I look forward to sharing Dan’s work with you as I think Dan is doing a fantastic job of creating a 1, 2 Punch when it comes to tackling giant issues (i.e. poverty and education) through mapping technology. Crafting data, supported by research, and translating that creatively through meaningful, visual representation.

Others Examples of Non-Profits Mapping

  1. Google Earth’s outreach blog highlights 10 example case studies on how non-profits have used Google Earth for their efforts. These groups include: the U.N. Environment Programe, EDGE, The Jane Goodall Institute, U.S. Holocaust Museum, Sierra Club and others. Whether this means providing virtual tours, highlighting the location of endangered species, or elevating the work of researchers and scientists, mapping can provide innovative and creative ways to communicate a message visually.
  2. The New Orleans Food and Farm Network used Google Maps to show how residents in devastated areas where to find food, from grocery stores and restaurants, to farmers’ markets and emergency kitchens. Additional related outreach included the distribution of paper and PDF maps.
  3. Mobilizing Youth – Though an older post from August 2007, the blog lists over 25 examples of non-profits using maps to conserve rainforests to raising awareness for child cruelty.
  4. Factory Farm Map – Food & Water Watch, a nonprofit consumer organization concerned with clean water and safe food issues, had the goal to illustrate the growth of factory farms across the United States, mapping US Census data to show how and where animal production is becoming concentrated in different regions of the country. (Wild Apritcot) Thus, enter mapping technology to bridge the disconnect between dense data and understanding.

Where to Get Mapping

Tools

  • Google Earth, Google Earth Plus, Google Earth Pro
    • According to Wild Apricot’s summise, NP’s can use Google Earth Free, but it is not to be used to provide paid services.
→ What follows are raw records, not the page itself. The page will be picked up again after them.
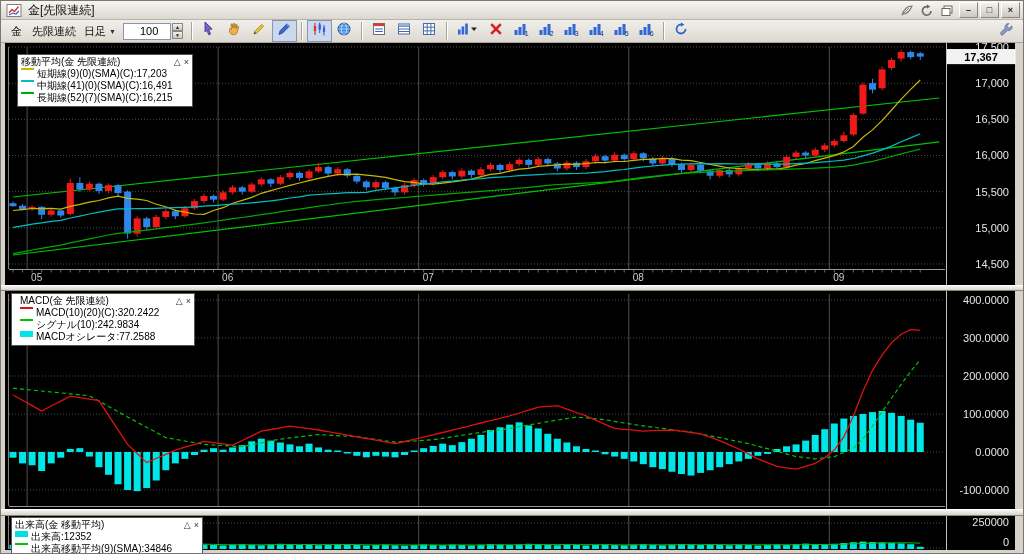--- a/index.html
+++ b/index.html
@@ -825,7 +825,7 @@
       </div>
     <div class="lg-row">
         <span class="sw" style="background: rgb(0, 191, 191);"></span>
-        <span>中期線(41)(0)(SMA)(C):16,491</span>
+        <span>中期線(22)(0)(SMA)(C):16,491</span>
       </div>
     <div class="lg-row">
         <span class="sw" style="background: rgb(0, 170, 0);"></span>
Compare Google earth packages to determine the one you need for your project. For the Pro version, organizations. To see what financial assistance may be available, be sure to check out Google Earth’s grant program.
  • Google Maps
  • CommunityWalk.com
  • MapBuilder
    • A mashup development tool that builds custom Google and Yahoo maps without any knowledge of the Google/Yahoo Maps API and JavaScript.
  • PlaniGlobe
    • Create interactive maps using a vector architecture base.
  • Zee Maps
    • Quickly create interactive world maps through a service that allows you to add your own search query, allow for user-admins and is multiple-user friendly.
  • Frappr
    • Frappr collects three pieces of information: an online guest book, a hit log and a map. Using Google Map technology, visitors to Frappr can enter their name, zip code and other information. Their locations are then marked on the map with a clickable flag that pops up their information. (Netsquared)
  • WayFaring
    • Create, view, share and and personalize your own custom made map. The user-interface on this tool looks very user-friendly.
  • DataPlace
  • Dabble DB
    • Helps you create online databases to manage, share and explore data and to build web applications. Some that can be represented in the form of a map to help breakdown and identify trends.
  • MapPoint
    • A product of Microsoft, this tool helps you visualize and translate your data into meaningful information.

Apps

Wrap Up

Mapping is a great visual. However, for the map to be both effective and useful, it must be fueled by great content while also being data-driven. Thought this research document is from 2002, skimming through it shows just how data can be re-constructed to be meaningful and cohesive. However, this is where I believe mashups come into play too.

What are your thoughts on mapping technology?